My name is Aruni and I am 35 years old. I am a housewife with three young children, and my husband works temporary jobs sewing pants and jackets. I have been going to the clinic in El Alto for the past three years, even though the staff wasn’t always so good to people like me; I am an Aymara Indian. Recently, I went to the clinic because I could not afford to have any more children. During my visit, I learned about a variety of birth control methods, and the doctor explained the positives and the negatives. I was very surprised by my experience, because the providers were patient and easy to talk to.
I learned that the staff had been trained and educated by the ACQUIRE Project, and as a result, many doors have opened up in our community. The clinic’s staff now gives us better care and treats us better. For example, when a person can only speak the Aymara language, the staff finds a translator. And the range and supply of contraceptive methods have improved.
I felt it was important to tell others in my community about the clinic’s services, so I invited the clinic staff to speak to our local women’s group. In our group, we have more than 30 Aymara women of different ages, and we talk about sexuality, family planning, and children. Before, we women didn’t know about these topics and were very embarrassed to talk about them. Now, I know that their relationships are better and it has helped their lives.

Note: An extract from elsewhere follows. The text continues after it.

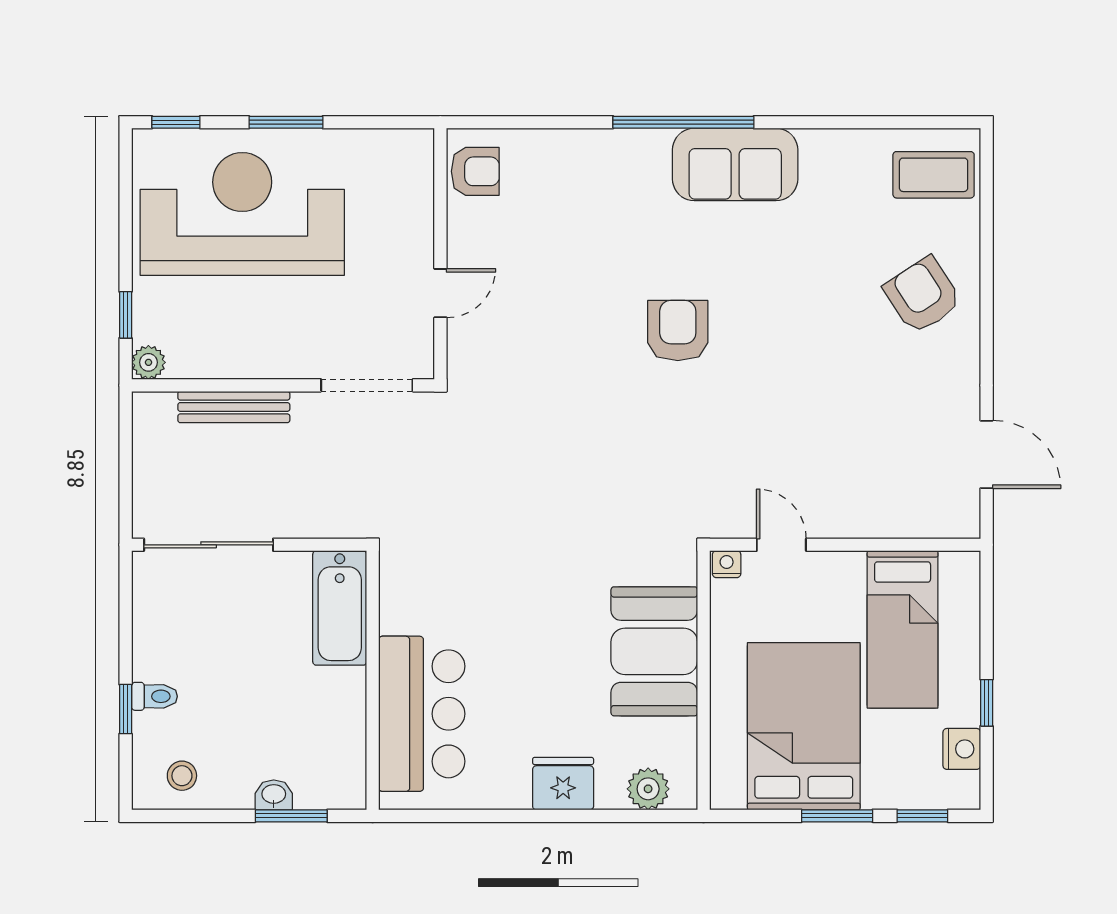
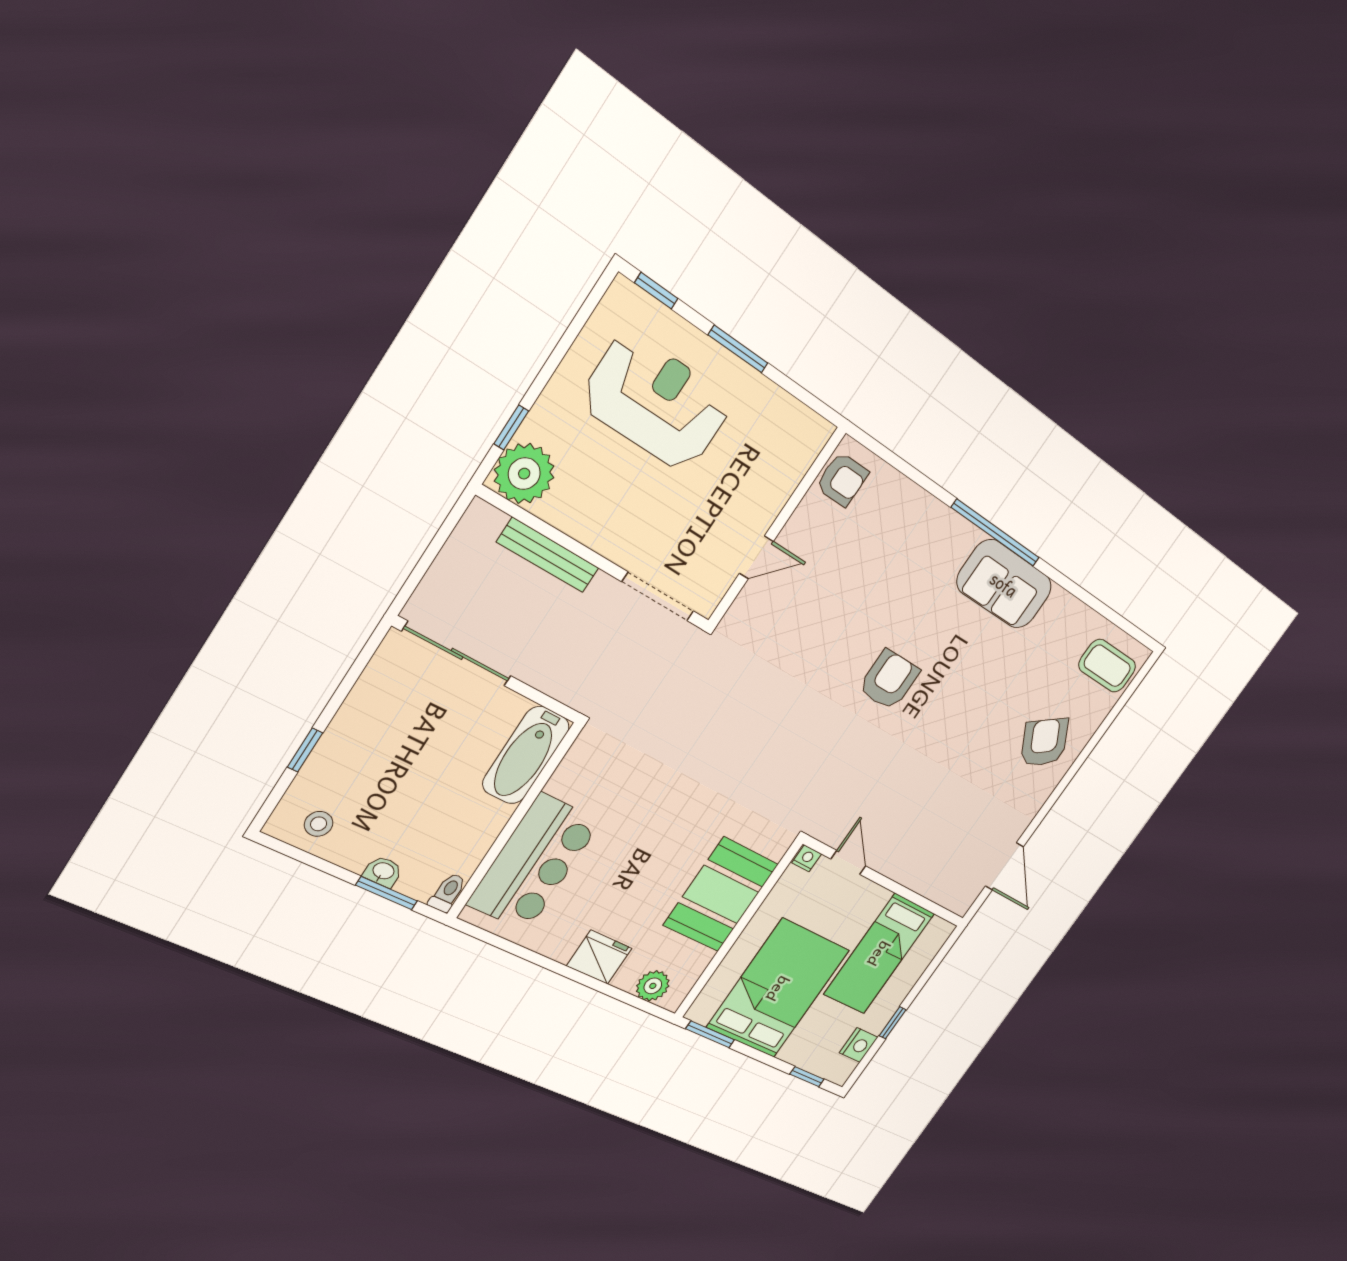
reception desk: (242, 214) -> (657, 402), width x0.74, depth x0.77
plant: (148, 362) -> (524, 474), width x1.88, depth x1.88
toilet: (154, 696) -> (448, 893), moved, turned -90
window: (837, 816) -> (710, 1034), moved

Recently, our group watched a video about vasectomy. We thought that after the procedure the man would be disabled for at least one week. But we learned that it is a very simple operation and that the man would be normal in no time at all. Now some women are encouraging their husbands to have vasectomies as a family planning method.
My goal is to keep working with the clinic so I can continue to help my community. We have already seen changes. Without your help, we would be lost.
My grandmother gave birth to 12 children, and three of them died. My mother had six children, but she confessed that she would have preferred to have had three. I want something different for myself.